Clinical Trial Details
— Status: Active, not recruiting
Administrative data
NCT number |
NCT05531214 |
Other study ID # |
NCR224155 |
Secondary ID |
|
Status |
Active, not recruiting |
Phase |
N/A
|
First received |
|
Last updated |
|
Start date |
June 1, 2022 |
Est. completion date |
June 1, 2024 |
Study information
Verified date |
July 2023 |
Source |
George Washington University |
Contact |
n/a |
Is FDA regulated |
No |
Health authority |
|
Study type |
Interventional
|
Clinical Trial Summary
Several drugs have been labeled as guideline-directed-medical therapies (GDMT) to improve
overall health outcomes and slow the progression of disease in patients with heart failure
(HF). Although scientific trials have deemed these drugs to be successful, many HF patients
have been unable to either get started on the appropriate drug regimens or be optimized on
the doses required to show substantial benefit, particularly in those who also suffer from
chronic kidney disease (CKD). This is largely due to the current health care delivery model
that requires a primary care clinician or general internist to refer patients to heart
failure specialists and nephrologists. The specialty care itself then requires even more
coordination resulting in patients getting lost to follow-up, physicians losing track of
recommendations from different clinics, and too many separate electronic medical
documentations to consolidate prior to deciding on what medication is appropriate at one
thirty-minute outpatient visit. This study plans to create a new, virtual cardio-renal
multidisciplinary team including a heart failure specialist and nephrologist to ease the
coordination of care and consequently show a better implementation of GDMT in patients with
HF and CKD when comparing those rates to the traditional referral-based way that these
medications get prescribed.
Description:
Major advancements have occurred in guideline-directed medical therapies (GDMT) for heart
failure (HF) over the last decade. Various classes of drugs including beta-adrenergic
receptor blockers, renin-angiotensin system inhibitors, sodium-glucose co-transporter
inhibitors, etc. have demonstrated significant improvement in the quality of life, prevention
of recurrent hospitalizations for HF, and reduction in overall morbidity and mortality.

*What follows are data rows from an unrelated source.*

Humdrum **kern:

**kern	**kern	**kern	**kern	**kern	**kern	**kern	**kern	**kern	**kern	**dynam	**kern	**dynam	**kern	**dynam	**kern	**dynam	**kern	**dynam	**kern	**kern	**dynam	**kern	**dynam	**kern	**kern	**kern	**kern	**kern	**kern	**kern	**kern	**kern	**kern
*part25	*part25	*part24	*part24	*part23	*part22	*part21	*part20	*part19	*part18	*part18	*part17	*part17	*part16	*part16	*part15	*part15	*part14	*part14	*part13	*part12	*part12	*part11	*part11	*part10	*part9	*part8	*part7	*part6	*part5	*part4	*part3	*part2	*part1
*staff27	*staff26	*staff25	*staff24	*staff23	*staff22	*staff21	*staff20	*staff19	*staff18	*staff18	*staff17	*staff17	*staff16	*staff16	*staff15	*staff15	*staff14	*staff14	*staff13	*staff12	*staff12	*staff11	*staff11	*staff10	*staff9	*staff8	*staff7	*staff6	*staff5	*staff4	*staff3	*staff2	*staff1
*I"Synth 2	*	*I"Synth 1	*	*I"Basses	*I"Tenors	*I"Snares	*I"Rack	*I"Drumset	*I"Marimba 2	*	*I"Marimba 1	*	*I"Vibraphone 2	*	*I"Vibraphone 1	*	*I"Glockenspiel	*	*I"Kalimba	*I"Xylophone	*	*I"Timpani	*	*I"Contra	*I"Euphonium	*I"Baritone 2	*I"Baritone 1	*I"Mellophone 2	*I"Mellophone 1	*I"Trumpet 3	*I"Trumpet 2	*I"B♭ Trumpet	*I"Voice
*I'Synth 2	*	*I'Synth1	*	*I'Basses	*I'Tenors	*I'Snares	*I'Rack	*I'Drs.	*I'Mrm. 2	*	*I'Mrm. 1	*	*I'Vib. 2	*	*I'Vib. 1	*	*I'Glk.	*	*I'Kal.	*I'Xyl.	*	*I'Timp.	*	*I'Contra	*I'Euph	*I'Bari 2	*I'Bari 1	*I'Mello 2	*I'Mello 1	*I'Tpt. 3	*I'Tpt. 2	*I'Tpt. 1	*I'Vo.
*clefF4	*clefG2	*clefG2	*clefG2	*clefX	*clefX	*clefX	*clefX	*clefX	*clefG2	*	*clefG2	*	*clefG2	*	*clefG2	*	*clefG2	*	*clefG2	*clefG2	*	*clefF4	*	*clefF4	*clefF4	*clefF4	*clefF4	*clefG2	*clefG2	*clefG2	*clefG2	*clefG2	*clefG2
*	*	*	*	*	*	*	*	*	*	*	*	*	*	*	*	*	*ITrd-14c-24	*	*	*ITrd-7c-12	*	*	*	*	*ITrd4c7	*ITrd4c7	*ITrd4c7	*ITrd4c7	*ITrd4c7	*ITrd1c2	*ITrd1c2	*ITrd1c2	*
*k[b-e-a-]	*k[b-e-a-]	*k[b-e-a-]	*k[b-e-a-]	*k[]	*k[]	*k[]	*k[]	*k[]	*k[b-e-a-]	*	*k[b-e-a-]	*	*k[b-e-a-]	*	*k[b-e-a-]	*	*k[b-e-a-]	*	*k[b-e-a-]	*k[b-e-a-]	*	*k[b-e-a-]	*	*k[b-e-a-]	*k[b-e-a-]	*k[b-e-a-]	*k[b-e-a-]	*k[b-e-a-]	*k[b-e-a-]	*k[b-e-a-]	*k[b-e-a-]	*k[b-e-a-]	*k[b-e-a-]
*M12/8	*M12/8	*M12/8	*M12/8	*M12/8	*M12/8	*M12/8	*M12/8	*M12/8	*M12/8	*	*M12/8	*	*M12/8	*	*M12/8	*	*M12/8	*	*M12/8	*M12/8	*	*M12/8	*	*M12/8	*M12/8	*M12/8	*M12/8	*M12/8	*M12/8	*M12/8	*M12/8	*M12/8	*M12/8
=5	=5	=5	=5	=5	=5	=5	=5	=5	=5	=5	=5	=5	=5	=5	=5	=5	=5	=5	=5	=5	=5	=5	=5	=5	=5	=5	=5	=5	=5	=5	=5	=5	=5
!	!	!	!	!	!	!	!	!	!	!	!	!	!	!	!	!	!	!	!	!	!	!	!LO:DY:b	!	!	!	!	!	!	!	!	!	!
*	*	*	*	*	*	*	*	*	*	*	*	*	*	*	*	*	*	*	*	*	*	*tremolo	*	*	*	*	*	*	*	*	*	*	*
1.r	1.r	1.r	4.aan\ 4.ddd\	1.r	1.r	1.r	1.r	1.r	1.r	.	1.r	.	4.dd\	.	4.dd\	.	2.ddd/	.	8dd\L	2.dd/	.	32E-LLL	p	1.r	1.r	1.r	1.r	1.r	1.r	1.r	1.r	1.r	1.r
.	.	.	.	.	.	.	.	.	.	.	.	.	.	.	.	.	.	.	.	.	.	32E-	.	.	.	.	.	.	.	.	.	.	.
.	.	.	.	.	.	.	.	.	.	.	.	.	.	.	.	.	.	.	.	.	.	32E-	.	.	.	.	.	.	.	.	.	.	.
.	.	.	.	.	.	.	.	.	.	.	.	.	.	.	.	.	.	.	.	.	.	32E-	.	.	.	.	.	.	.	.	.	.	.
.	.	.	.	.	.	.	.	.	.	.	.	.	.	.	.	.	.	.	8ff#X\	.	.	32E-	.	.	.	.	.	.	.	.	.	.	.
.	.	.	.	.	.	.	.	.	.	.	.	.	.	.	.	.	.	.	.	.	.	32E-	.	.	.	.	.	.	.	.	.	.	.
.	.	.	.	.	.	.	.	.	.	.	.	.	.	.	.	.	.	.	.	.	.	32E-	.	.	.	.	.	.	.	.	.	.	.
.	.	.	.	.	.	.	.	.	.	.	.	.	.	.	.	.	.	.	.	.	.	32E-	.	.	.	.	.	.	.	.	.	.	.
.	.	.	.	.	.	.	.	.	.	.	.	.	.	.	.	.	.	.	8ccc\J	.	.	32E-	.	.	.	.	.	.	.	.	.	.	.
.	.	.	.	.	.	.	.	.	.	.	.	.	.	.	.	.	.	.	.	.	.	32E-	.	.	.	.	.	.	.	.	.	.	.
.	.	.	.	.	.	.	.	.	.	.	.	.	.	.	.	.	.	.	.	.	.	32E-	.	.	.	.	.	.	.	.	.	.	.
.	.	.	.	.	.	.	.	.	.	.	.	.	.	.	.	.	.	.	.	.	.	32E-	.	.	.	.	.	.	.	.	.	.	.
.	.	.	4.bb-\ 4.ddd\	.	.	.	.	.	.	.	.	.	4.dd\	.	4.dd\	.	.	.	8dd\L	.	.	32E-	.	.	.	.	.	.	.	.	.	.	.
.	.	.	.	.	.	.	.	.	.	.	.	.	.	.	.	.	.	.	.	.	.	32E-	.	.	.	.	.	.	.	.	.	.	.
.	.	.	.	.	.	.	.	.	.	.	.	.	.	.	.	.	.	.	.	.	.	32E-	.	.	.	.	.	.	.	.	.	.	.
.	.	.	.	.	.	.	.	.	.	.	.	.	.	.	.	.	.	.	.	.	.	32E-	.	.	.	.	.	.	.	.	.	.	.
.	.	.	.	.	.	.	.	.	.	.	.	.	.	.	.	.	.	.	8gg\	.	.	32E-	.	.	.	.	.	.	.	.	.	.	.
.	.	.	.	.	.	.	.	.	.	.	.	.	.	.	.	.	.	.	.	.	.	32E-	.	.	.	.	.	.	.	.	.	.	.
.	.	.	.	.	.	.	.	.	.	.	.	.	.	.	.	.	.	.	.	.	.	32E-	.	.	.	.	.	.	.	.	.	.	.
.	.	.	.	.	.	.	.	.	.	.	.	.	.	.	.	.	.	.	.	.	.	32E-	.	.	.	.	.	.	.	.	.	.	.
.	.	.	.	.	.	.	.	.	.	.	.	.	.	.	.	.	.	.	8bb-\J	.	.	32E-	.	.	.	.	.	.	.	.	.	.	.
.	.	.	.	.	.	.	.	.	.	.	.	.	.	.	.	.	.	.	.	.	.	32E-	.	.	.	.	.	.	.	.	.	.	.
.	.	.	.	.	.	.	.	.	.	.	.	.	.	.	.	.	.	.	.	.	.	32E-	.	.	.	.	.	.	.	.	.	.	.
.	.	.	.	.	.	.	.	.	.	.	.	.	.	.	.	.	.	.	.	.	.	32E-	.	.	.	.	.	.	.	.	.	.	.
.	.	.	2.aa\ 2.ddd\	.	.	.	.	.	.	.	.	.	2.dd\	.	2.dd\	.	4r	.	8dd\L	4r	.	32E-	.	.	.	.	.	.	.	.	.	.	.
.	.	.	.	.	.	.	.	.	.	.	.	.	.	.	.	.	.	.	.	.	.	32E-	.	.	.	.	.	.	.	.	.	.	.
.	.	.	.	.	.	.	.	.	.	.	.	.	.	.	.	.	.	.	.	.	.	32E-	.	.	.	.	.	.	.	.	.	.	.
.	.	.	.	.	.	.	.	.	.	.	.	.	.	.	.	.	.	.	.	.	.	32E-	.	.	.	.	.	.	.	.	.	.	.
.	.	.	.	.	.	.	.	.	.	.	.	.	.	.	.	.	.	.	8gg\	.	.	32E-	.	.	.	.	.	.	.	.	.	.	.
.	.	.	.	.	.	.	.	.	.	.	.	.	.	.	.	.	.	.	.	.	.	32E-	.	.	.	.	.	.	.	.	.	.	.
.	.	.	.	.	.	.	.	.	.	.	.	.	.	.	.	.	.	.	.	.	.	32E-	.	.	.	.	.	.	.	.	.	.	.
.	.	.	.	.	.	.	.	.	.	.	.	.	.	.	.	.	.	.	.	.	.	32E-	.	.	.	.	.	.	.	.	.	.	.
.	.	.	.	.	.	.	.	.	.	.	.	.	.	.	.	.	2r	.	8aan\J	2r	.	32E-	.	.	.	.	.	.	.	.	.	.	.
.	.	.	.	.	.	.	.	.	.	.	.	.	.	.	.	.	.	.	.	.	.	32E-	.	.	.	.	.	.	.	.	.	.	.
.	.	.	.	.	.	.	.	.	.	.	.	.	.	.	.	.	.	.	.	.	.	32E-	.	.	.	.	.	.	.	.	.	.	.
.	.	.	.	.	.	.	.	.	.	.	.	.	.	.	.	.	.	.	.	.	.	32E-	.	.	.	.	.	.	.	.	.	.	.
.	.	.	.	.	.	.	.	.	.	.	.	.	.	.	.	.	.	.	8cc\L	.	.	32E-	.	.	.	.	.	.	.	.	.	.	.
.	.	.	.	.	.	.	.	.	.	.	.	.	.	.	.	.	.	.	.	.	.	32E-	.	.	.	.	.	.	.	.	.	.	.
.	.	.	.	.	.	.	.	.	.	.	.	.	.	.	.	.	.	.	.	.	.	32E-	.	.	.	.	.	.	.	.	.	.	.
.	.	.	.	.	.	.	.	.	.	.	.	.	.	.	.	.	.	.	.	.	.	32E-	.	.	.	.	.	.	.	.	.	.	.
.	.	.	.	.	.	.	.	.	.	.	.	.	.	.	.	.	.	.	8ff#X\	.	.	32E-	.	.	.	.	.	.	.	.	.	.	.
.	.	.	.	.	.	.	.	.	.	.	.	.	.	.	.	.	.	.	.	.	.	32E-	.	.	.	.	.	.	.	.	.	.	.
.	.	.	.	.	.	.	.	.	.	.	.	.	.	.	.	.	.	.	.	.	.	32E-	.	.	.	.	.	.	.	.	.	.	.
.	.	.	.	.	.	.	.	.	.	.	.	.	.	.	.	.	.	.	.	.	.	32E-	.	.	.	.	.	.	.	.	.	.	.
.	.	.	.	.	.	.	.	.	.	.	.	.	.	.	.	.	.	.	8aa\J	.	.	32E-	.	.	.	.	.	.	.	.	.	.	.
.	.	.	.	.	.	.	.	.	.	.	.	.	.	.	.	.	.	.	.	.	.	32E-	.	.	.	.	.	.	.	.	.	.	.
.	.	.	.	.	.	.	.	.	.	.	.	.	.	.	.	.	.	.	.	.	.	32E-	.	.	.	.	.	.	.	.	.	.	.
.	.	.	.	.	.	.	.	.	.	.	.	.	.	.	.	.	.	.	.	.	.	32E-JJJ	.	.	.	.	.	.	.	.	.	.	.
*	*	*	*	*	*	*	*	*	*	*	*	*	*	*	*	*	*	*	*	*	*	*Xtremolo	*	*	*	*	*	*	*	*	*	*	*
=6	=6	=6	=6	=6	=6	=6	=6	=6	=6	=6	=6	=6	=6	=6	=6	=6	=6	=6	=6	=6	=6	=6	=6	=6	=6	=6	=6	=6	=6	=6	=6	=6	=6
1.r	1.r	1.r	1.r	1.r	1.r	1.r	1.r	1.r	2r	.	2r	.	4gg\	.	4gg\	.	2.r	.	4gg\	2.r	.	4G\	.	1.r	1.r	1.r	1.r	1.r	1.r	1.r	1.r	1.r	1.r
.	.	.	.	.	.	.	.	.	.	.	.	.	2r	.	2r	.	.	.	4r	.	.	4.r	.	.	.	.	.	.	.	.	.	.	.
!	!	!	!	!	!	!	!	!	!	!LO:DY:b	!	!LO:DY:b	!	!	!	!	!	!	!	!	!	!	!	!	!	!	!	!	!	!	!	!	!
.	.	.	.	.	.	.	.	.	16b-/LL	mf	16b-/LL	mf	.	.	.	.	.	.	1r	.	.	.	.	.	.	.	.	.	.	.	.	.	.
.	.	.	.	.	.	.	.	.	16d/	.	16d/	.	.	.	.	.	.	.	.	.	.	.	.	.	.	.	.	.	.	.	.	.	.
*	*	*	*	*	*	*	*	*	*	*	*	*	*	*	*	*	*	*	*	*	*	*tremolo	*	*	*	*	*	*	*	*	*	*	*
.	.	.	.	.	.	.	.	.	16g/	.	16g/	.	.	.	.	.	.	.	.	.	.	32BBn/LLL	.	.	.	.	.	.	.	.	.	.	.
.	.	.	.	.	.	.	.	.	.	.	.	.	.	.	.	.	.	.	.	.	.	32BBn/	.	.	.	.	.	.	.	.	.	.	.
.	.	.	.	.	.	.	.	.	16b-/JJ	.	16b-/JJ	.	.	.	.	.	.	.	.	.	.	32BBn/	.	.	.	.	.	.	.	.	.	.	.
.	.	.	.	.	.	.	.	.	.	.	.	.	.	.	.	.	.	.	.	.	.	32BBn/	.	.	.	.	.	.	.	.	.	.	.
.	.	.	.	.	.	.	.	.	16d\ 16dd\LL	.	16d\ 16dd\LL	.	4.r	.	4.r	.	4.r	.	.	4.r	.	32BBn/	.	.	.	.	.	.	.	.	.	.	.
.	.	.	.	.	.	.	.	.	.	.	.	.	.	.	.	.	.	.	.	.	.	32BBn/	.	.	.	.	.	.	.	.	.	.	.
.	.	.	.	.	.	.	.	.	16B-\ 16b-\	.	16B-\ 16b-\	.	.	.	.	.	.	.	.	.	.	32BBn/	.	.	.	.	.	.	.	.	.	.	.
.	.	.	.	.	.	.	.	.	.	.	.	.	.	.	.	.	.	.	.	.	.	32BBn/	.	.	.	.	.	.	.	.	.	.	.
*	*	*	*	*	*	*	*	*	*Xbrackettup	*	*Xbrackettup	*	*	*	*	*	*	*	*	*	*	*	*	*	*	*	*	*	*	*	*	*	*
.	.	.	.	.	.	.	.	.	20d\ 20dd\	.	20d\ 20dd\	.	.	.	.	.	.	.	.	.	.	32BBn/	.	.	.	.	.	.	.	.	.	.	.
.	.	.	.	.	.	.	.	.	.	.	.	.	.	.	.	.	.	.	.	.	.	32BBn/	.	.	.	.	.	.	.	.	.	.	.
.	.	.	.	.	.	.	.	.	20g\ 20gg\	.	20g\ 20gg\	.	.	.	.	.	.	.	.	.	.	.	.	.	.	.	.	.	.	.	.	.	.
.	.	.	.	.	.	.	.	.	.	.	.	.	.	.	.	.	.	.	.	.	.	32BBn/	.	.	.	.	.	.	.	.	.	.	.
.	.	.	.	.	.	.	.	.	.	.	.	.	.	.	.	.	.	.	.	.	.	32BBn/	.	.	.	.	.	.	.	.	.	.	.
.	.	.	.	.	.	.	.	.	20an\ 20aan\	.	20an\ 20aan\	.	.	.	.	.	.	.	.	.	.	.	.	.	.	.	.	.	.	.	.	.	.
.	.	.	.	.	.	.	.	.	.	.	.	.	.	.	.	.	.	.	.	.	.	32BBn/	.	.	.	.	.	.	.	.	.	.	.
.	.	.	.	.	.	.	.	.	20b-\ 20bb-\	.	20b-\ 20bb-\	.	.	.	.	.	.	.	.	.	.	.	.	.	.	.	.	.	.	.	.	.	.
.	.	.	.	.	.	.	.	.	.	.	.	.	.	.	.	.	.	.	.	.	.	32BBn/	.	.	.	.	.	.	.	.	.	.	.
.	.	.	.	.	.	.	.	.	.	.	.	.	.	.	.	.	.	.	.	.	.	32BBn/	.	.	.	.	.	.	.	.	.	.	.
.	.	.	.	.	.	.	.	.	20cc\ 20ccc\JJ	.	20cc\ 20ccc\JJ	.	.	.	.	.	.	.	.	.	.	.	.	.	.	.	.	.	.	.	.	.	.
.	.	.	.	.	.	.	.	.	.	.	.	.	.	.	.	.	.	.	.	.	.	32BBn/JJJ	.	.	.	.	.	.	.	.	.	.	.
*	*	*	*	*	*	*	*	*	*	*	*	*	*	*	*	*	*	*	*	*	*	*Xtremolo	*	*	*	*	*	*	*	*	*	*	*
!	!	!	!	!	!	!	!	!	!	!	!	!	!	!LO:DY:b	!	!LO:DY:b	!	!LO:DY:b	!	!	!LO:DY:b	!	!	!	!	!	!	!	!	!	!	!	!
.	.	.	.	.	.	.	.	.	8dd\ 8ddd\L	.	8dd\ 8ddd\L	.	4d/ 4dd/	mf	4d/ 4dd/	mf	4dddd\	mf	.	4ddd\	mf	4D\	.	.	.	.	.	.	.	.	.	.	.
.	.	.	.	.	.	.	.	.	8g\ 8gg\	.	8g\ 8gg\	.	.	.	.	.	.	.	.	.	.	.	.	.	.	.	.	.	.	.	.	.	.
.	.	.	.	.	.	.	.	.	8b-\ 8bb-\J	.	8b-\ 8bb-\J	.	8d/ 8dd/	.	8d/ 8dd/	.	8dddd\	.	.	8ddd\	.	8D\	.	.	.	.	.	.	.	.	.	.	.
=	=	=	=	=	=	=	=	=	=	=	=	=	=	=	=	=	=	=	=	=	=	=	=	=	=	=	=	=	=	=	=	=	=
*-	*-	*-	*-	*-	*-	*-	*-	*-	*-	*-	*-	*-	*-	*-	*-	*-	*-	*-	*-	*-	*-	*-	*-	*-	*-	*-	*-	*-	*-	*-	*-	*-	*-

However, despite the billions of healthcare dollars and additional clinical resources
invested into developing these evidence-based treatment regimens, a substantial proportion of
the affected patient populations remains undertreated worldwide rendering GDMT unrealistic to
implement broadly, particularly in the subgroup of patients with concomitant chronic kidney
disease (CKD).
Several deterrents contribute to the low implementation rates of GDMT in HF with CKD
including clinicians' therapeutic inertia and fear of inducing harm, poor coordination of
care between inpatient and outpatient titration of medications, fragmented healthcare models,
inaccessibility to specialists' support, and high-cost burden deeming certain medications
unaffordable. These factors also primarily affect minority communities, patients among the
lower socioeconomic strata, and individuals with limited health literacy who are unequally
affected by higher rates of HF with CKD. Although current research can both qualify and
quantify the benefits of the medications, minimal treatment prototypes exist to ensure that
patients have and maintain access to these therapies, the frequent follow-up visits, and the
surveillance screenings required to monitor long-term symptoms and potential medication
side-effects.
This study aims to compare the effects of a co-localized multidisciplinary cardiorenal team
supporting a primary care clinician versus the traditional referral-based care model, on the
implementation rates of GDMT in patients with specifically heart failure with reduced
ejection fraction (HFrEF) and CKD. Investigators will conduct a single-center pragmatic
randomized controlled trial that will compare the following approaches:
1. Co-localized care with a telemedicine-based cardiorenal multidisciplinary team
(cardiologist, nephrologist, and research coordinators) providing guidance and
recommendations to the primary care clinician 2. A control group of usual care with a primary
care clinician making referrals to a cardiologist or nephrologist "for-cause" as determined
by the primary care clinician, to ultimately assess the rates of improvement in the
implementation of GDMT. The research coordinators will also play a crucial role in
identifying financial barriers, circumventing insurance and prior authorization issues, as
well as monitoring medication side-effect profiles and potential drug-to-drug interactions as
they pertain to each individual patient involved in the study.